We reject the notion that the litmus test for everything is a loving and committed relationship. The church has been accused saying, “How can you be against love? How can you be against a loving and committed relationship?” Well, then let me ask you this. I bet you can point to people, I know that I can point to people who have had an extramarital affair for 10+ years and if you go up and ask that man or that woman, they’ll tell you they’re in a loving and committed relationship. Are we all of a sudden going to accept that now? Is that going to be okay? You see, we’re on a slippery slope, my friends, and things that we don’t think are even possible can become possible. What do we do when all of a sudden a father says that he has a loving and committed relationship with his daughter? If that’s the litmus test for everything, we reject that. Because if it goes outside of the bounds of what God says, then we must reject it. And it’s time for us to stand up and to stand firm for what God has to say.

There are certain things we accept. And this is where it gets dicey. We accept the person but not the behavior. I say that because that’s how God treats us. He accepts the person but He doesn’t accept the behavior. All sin separates us from God. Every single one of us sin. Every single one of us is separated from God. But God accepts us but He rejects our behavior. John 3:17, “God did not send His Son into the world to condemn the world but to save it through him.” In other words, Jesus didn’t come into the world to convict us of all of our sin and then condemn us to hell for an eternity. God came to convict us of our sin so He could call us back, so He could forgive us, He could redeem us and He could put us back on the right path with God. We accept the person but we do not accept the behavior.

Look to John 8. Jesus is there and a woman caught in a sexual sin, adultery, is thrown at His feet. He says, “Who is ever without sin cast the first stone.” They all go away. Jesus says, “Does no one condemn you?” “No, not one of them.” Then Jesus says these words and catch both of them. He says, “Then neither do I condemn you,” but then He says, “Go and leave your life of sin.” Jesus accepts her as a person but not her lifestyle. “Go and leave your life of sin.” That’s God’s Word to all of us.

It seems to me that in the church sometimes we single out gays and lesbians. And I can’t imagine why they would feel comfortable in a church. And that’s something we need to wrestle with. Because if they don’t feel comfortable in the church, how can we ever share the message of the gospel with them? How can we ever stand a chance of showing them the truth of God’s Word, of bringing them to repentance just like you and I are brought to repentance so they can receive the forgiveness of God?

The fact of the matter is we have a responsibility. I’m going to go to the book of James, the last chapter, Chapter 5, “My brothers, if one of you should wander from the truth and someone should bring him back, remember this.
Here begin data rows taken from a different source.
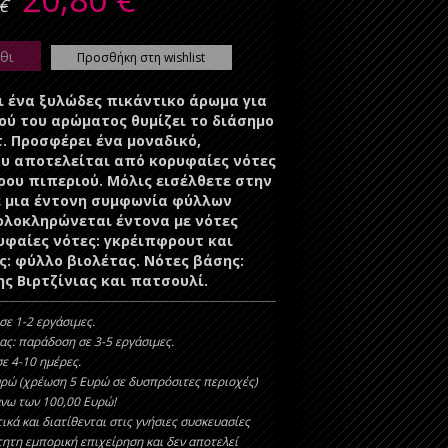
€
θι
Προσθήκη στη wishlist
αι ένα ξυλώδες πικάντικο άρωμα για
ού του αρώματος θυμίζει το διάσημο
. Προσφέρει ένα μοναδικό,
υ αποτελείται από κορυφαίες νότες
ρου πιπεριού. Μόλις εισέλθετε στην
τε μια έντονη συμφωνία φύλλων
 ολοκληρώνεται έντονα με νότες
υφαίες νότες: γκρέιπφρουτ και
ς: φύλλο βιολέτας. Νότες βάσης:
ης Βιρτζίνιας και πατσουλί.
σε 1-2 εργάσιμες.
ας: παράδοση σε 3-5 εργάσιμες.
ε 4-10 ημέρες.
υρώ (χρέωση 5 Ευρώ σε δυσπρόσιτες περιοχές)
άνω των 100,00 Ευρώ!
ικά και διατίθενται στις γνήσιες συσκευασίες
τητη εμπορική επιχείρηση και δεν αποτελεί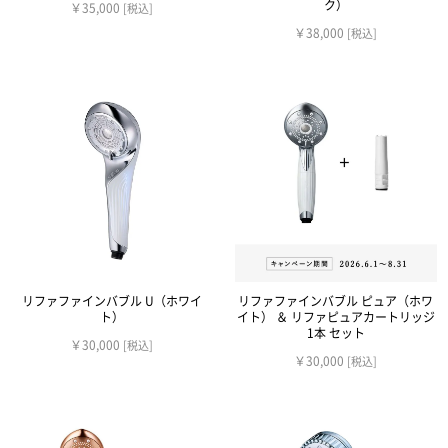
ク）
￥35,000
[税込]
￥38,000
[税込]
リファファインバブル U（ホワイ
リファファインバブル ピュア（ホワ
ト）
イト） ＆ リファピュアカートリッジ
1本 セット
￥30,000
[税込]
￥30,000
[税込]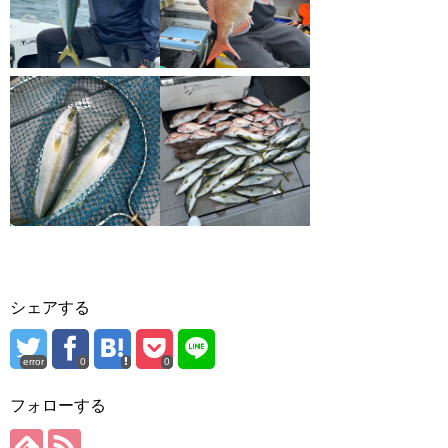
シェアする
error
0
0
フォローする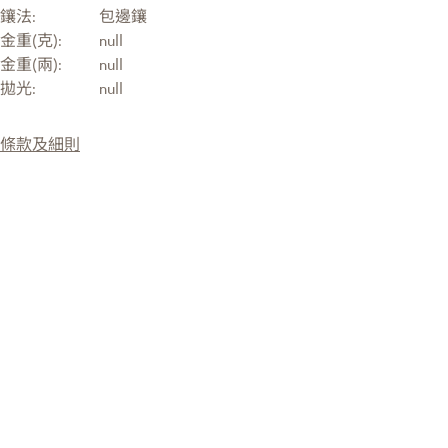
鑲法:
包邊鑲
金重(克):
null
金重(兩):
null
拋光:
null
條款及細則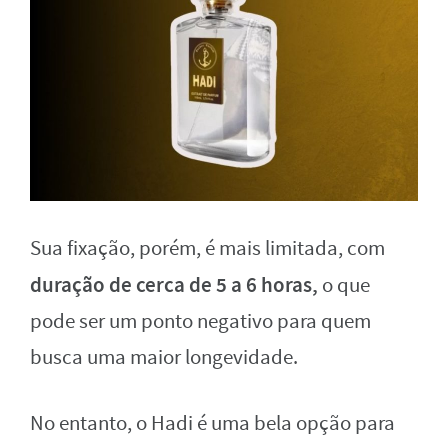
Sua fixação, porém, é mais limitada, com
duração de cerca de 5 a 6 horas,
o que
pode ser um ponto negativo para quem
busca uma maior longevidade.
No entanto, o Hadi é uma bela opção para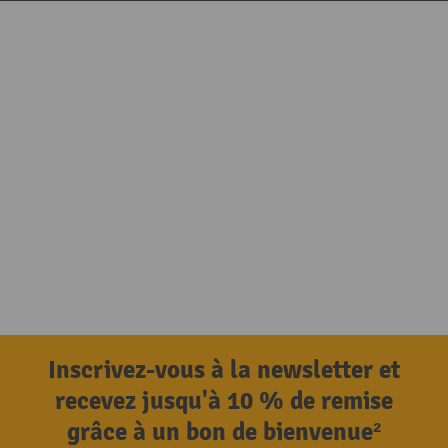
Inscrivez-vous à la newsletter et
recevez jusqu'à 10 % de remise
grâce à un bon de bienvenue²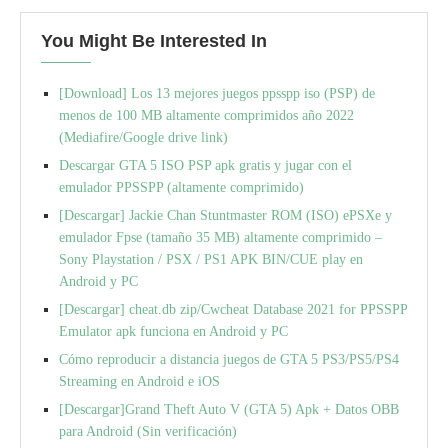
You Might Be Interested In
[Download] Los 13 mejores juegos ppsspp iso (PSP) de
menos de 100 MB altamente comprimidos año 2022
(Mediafire/Google drive link)
Descargar GTA 5 ISO PSP apk gratis y jugar con el
emulador PPSSPP (altamente comprimido)
[Descargar] Jackie Chan Stuntmaster ROM (ISO) ePSXe y
emulador Fpse (tamaño 35 MB) altamente comprimido –
Sony Playstation / PSX / PS1 APK BIN/CUE play en
Android y PC
[Descargar] cheat.db zip/Cwcheat Database 2021 for PPSSPP
Emulator apk funciona en Android y PC
Cómo reproducir a distancia juegos de GTA 5 PS3/PS5/PS4
Streaming en Android e iOS
[Descargar]Grand Theft Auto V (GTA 5) Apk + Datos OBB
para Android (Sin verificación)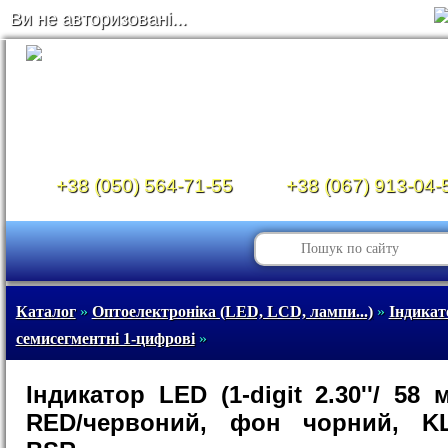
Ви не авторизовані...
+38 (050) 564-71-55
+38 (067) 913-04-
Каталог
»
Оптоелектроніка (LED, LCD, лампи...)
»
Індикат
семисегментні 1-цифрові
»
Індикатор LED (1-digit 2.30''/ 58 
RED/червоний, фон чорний, KL-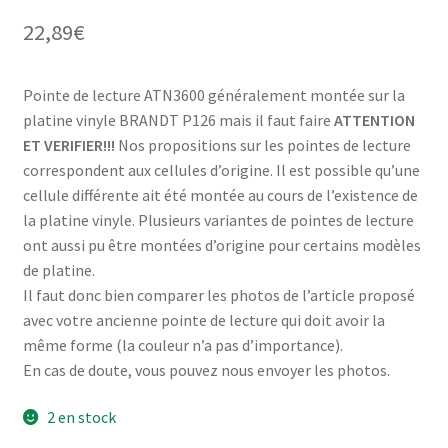
5 basé sur
22,89
€
notations
client
Pointe de lecture ATN3600 généralement montée sur la
platine vinyle BRANDT P126 mais il faut faire
ATTENTION
ET VERIFIER!!!
Nos propositions sur les pointes de lecture
correspondent aux cellules d’origine. Il est possible qu’une
cellule différente ait été montée au cours de l’existence de
la platine vinyle. Plusieurs variantes de pointes de lecture
ont aussi pu être montées d’origine pour certains modèles
de platine.
Il faut donc bien comparer les photos de l’article proposé
avec votre ancienne pointe de lecture qui doit avoir la
même forme (la couleur n’a pas d’importance).
En cas de doute, vous pouvez nous envoyer les photos.
2 en stock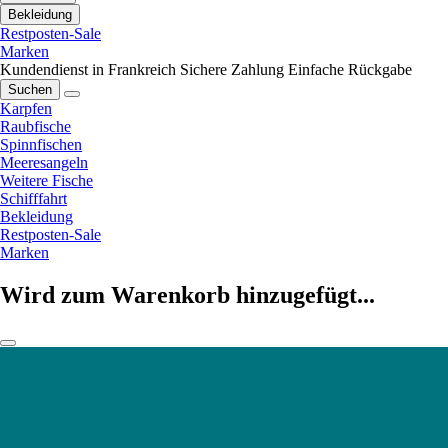
Bekleidung
Restposten-Sale
Marken
Kundendienst in Frankreich
Sichere Zahlung
Einfache Rückgabe
Suchen
Karpfen
Raubfische
Spinnfischen
Meeresangeln
Weitere Fische
Schifffahrt
Bekleidung
Restposten-Sale
Marken
Wird zum Warenkorb hinzugefügt...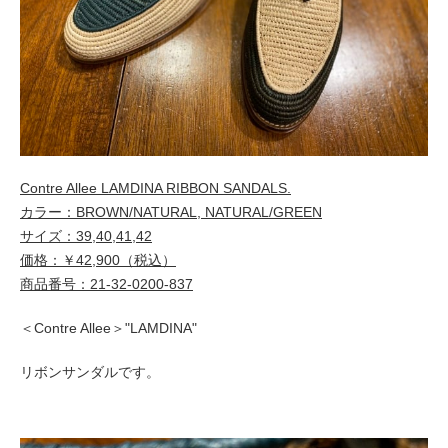
Contre Allee LAMDINA RIBBON SANDALS.
カラー：BROWN/NATURAL, NATURAL/GREEN
サイズ：39,40,41,42
価格：￥42,900（税込）
商品番号：21-32-0200-837
＜Contre Allee＞"LAMDINA"
リボンサンダルです。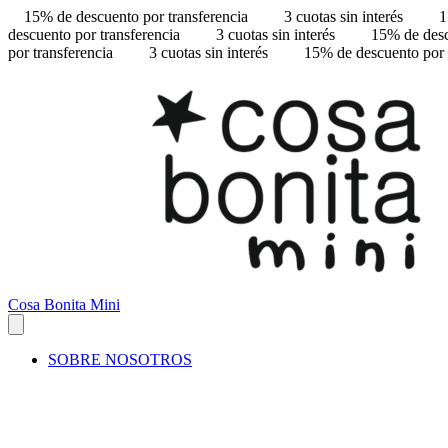
15% de descuento por transferencia
3 cuotas sin interés
1
descuento por transferencia
3 cuotas sin interés
15% de desc
por transferencia
3 cuotas sin interés
15% de descuento por 
Cosa Bonita Mini
SOBRE NOSOTROS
Whoever turns a sinner from the error of his ways will save him from death.” If we live in a society or we live with individuals that are wandering from the truth, it’s our responsibility to turn them from their error and to save them. That has to be our motivation. That has to be our driving force. We want to save them from their sin. We want to save them with the message of the gospel so they can see there is a loving God, a God who sets parameters on how He wants us to live and we all want to abide by those parameters but a God who accepts us and forgives us and gives us the strength and the power to live for Him.

How is that all going to work out? I don’t know. We have to struggle with it. Just being honest with you. We have to struggle with how do we ever get that opportunity, how can we ever have that moment when we can share that message. It’s not an issue that’s going to go away. It’s going to stay with us. And we need to keep struggling and wrestling with it. We need to stay firm to God’s Word in what He says. And God’s Word is clear. God instituted marriage and God defines marriage. Amen.